Argentina estará «peor que antes» en los próximos meses, pero reducir el déficit fiscal es la única receta para «evitar la catástrofe», anunció este lunes el nuevo ministro de Economía, Luis Caputo, en un paquete de medidas con sabor a poco.

«Estamos ante la peor herencia de nuestra historia, precios reprimidos y deudas por más de 400.000 millones de dólares. Si seguimos como estamos vamos inevitablemente a una hiperinflación. Podemos llegar a niveles de 15.000 por ciento anual, que la leche pase de 400 pesos el litro a 60.000 pesos en un año. Nuestra misión es evitar esta catástrofe», dijo Caputo en un mensaje que, sin explicación, se demoró más de dos horas del horario previsto originalmente.

Caputo, que fue ministro y presidente del Banco Central brevemente durante la gestión de Mauricio Macri (2015-2019), fue el elegido por el ultraliberal Javier Milei para el anuncio de un plan económico que finalmente no fue tal.

Si el anterior presidente, el peronista Alberto Fernández, se jactaba de no creer en los planes económicos, en sus primeros pasos como presidente, Milei no ofreció épica ni decisiones rompedoras, sino un paquete de medidas financieras. La obsesión: un «ancla fiscal» para evitar la tercera hiperinflación en menos de 35 años en Argentina.

«Esto es un paquete de urgencia cuya finalidad es neutralizar la crisis y estabilizar las variables económicas», dijo el ministro, cuya expertise es en Finanzas, y no en la economía real.

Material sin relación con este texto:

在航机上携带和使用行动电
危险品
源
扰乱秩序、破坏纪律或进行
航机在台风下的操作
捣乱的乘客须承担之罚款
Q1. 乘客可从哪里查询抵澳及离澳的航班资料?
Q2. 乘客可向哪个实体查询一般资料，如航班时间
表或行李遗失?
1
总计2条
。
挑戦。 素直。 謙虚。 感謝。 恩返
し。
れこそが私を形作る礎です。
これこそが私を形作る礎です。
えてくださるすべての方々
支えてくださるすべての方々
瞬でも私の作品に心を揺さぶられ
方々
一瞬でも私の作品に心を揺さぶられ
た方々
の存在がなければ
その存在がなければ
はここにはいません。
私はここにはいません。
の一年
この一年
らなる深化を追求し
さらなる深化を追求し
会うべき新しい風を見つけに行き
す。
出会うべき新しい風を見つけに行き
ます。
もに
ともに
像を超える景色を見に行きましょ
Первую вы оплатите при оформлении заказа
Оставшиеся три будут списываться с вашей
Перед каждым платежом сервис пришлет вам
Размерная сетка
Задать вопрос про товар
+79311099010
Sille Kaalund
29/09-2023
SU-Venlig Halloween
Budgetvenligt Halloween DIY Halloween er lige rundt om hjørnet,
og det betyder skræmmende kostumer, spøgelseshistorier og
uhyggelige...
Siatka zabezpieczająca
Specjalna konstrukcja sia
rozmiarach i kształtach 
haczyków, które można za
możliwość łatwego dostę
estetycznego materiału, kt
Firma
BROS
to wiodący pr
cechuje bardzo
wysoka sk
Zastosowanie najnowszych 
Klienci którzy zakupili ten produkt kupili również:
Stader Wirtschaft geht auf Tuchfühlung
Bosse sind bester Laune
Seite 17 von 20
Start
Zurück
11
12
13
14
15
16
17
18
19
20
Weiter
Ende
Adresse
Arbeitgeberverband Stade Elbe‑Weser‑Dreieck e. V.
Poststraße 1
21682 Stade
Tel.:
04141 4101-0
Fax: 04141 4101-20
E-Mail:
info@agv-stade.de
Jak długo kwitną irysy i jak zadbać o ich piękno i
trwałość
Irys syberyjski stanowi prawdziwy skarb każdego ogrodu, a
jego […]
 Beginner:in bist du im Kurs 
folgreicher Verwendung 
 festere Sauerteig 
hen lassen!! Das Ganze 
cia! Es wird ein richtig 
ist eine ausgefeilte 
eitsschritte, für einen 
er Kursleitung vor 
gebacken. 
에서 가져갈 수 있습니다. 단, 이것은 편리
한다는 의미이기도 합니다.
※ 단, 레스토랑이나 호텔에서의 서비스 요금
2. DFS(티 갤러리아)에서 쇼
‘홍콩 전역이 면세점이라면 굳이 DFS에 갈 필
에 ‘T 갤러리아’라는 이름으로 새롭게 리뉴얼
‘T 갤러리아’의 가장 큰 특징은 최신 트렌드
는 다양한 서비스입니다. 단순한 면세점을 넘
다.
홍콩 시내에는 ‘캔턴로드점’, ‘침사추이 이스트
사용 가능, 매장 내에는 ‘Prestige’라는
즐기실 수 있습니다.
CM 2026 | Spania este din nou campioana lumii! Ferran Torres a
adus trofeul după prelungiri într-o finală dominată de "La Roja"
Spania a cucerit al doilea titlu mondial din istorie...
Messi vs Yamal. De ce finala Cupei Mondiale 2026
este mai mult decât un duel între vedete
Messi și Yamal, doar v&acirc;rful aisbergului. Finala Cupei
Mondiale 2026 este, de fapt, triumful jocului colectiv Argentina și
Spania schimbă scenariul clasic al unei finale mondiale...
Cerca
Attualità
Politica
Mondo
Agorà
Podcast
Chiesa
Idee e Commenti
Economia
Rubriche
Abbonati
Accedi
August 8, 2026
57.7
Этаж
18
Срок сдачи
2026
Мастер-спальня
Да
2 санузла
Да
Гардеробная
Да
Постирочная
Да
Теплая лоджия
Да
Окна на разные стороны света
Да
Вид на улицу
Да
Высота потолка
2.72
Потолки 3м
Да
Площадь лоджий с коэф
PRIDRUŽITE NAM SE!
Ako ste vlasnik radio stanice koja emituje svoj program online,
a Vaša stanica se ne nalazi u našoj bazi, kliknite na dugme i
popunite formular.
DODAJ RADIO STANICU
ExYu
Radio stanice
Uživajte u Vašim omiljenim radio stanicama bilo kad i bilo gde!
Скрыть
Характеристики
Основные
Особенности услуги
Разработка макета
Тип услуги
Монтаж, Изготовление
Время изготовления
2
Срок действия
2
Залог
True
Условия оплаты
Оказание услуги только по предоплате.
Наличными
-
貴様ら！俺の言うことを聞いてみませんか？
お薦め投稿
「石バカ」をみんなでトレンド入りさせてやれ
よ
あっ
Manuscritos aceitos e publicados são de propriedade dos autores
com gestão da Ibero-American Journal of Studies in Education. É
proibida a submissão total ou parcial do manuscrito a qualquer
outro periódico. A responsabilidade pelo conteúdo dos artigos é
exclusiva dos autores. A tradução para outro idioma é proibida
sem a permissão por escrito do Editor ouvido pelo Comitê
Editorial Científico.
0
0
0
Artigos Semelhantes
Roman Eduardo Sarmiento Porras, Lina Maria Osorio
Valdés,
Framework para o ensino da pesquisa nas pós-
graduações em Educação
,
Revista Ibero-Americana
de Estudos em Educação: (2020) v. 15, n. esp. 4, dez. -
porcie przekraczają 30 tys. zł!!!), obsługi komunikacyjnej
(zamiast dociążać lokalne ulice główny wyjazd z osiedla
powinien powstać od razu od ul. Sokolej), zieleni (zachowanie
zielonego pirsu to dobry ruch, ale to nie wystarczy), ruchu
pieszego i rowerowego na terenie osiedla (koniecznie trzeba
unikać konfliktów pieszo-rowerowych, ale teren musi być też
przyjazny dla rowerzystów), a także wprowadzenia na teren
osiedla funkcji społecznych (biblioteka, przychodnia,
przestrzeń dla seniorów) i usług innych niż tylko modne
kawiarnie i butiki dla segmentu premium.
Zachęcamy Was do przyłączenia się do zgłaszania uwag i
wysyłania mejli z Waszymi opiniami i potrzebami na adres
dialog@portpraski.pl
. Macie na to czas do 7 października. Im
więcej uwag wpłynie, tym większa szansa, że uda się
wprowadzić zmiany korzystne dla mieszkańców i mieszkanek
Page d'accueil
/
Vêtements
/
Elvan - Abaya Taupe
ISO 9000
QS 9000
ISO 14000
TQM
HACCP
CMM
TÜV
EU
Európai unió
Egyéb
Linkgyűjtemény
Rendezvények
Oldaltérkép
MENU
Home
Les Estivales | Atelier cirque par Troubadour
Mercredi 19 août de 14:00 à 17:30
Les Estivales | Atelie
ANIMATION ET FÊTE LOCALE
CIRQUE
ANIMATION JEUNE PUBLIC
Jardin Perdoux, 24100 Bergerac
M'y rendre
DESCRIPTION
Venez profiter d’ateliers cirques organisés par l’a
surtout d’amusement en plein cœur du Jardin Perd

Entre los anuncios figura la devaluación del peso en el mercado oficial: un dólar, que costaba hasta este martes 400 pesos, pasará a valer 800. Lo que no queda claro es el valor final, ya que la utilización de moneda extranjera está recargada con múltiples impuestos en la tercera economía de América Latina.

«La génesis de nuestro problema ha sido siempre fiscal. Los que se manifiestan como problemas son en realidad la consecuencia de cómo se ha financiado ese déficit, que es cuando se gasta más de lo que se recauda», añadió Caputo, en un discurso que intentó ser didáctico, pero lo logró a medias.

«Si hay sobreabundancia de naranjas, el precio de las naranjas cae», dijo para ejemplificar lo que sucede a partir de la emisión descontrolada de pesos que se produjo en el cuatrienio de Fernández.

«Es la primera vez en más de cien años que un candidato explica esto, que la gente lo entiende y que la gente lo vota muy mayoritariamente. Estamos ante una oportunidad histórica, la sociedad entendió que no hay más plata, que no se puede gastar más de lo que recaudamos», insistió Caputo, que al hablar de «la gente» mostró paradójicamente una distancia con la ciudadanía a la que se intentaba acercar.